Document layout detection data

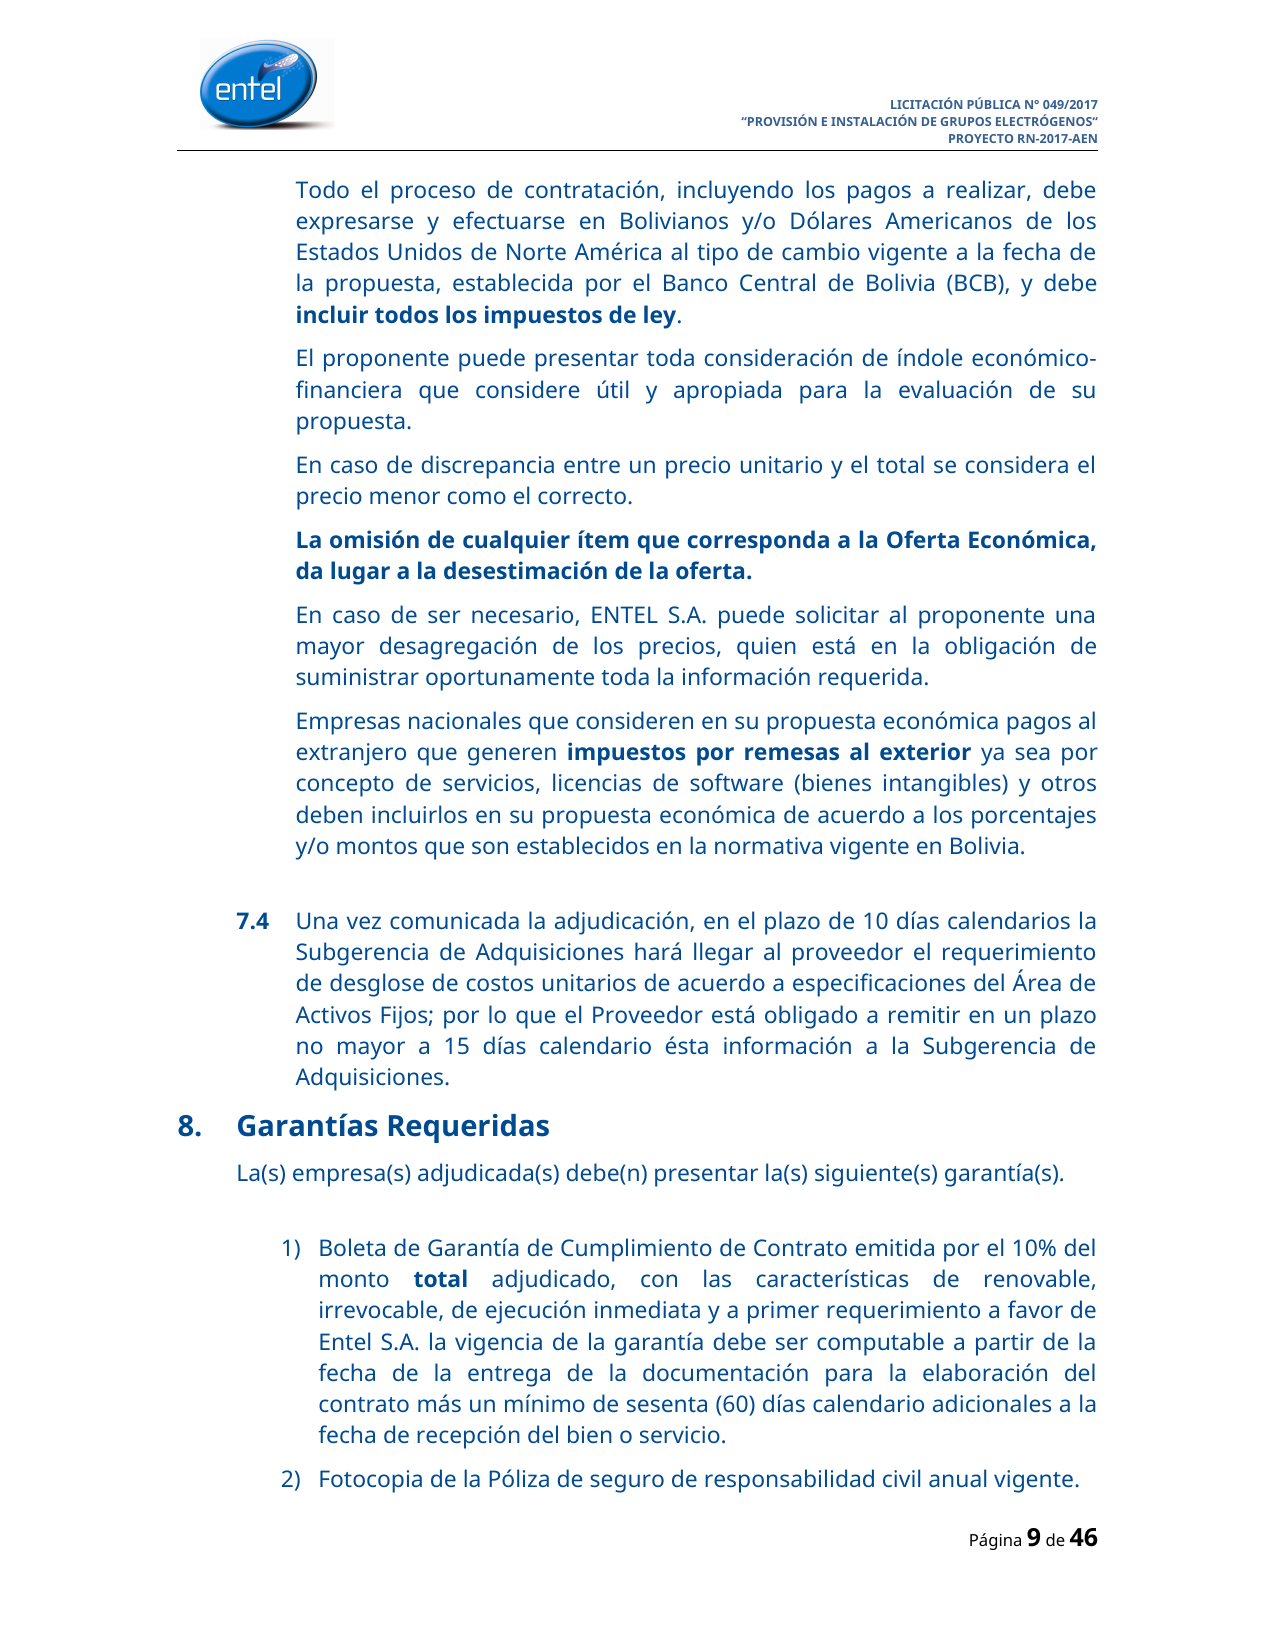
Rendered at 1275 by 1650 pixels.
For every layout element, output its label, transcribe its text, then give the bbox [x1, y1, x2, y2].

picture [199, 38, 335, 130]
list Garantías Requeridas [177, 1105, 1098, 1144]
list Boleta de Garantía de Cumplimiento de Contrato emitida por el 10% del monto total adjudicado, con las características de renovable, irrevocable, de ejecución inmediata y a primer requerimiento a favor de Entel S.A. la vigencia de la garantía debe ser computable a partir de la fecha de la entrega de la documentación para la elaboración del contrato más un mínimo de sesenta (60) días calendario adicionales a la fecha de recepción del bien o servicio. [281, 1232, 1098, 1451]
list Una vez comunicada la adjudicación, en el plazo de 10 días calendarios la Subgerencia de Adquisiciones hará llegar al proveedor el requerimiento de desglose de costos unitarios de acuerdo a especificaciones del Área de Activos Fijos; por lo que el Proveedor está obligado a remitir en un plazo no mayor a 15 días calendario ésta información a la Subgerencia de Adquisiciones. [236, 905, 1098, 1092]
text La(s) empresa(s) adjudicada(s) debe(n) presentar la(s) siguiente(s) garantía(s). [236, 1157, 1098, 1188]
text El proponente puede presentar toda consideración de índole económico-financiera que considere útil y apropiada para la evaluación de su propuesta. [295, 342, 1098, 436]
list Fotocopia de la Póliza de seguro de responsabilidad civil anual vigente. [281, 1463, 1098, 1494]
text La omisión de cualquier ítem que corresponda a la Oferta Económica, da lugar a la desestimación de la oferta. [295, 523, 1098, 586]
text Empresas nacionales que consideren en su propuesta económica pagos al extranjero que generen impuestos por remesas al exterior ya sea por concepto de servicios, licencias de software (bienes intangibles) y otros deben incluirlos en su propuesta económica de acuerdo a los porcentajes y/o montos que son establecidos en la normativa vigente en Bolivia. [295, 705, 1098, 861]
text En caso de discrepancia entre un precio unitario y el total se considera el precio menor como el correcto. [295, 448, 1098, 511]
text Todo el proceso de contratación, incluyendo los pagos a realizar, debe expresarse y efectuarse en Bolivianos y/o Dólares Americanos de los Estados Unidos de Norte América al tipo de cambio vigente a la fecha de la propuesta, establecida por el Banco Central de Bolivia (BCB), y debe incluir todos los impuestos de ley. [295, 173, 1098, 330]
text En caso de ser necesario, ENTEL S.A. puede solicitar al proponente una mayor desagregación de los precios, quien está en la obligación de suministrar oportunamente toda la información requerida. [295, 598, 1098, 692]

* _ASSIGNMENT_
Look through the entries above. Copy out every line holding the word "caso".

* _THE ANSWER_
text En caso de discrepancia entre un precio unitario y el total se considera el precio menor como el correcto. [295, 448, 1098, 511]
text En caso de ser necesario, ENTEL S.A. puede solicitar al proponente una mayor desagregación de los precios, quien está en la obligación de suministrar oportunamente toda la información requerida. [295, 598, 1098, 692]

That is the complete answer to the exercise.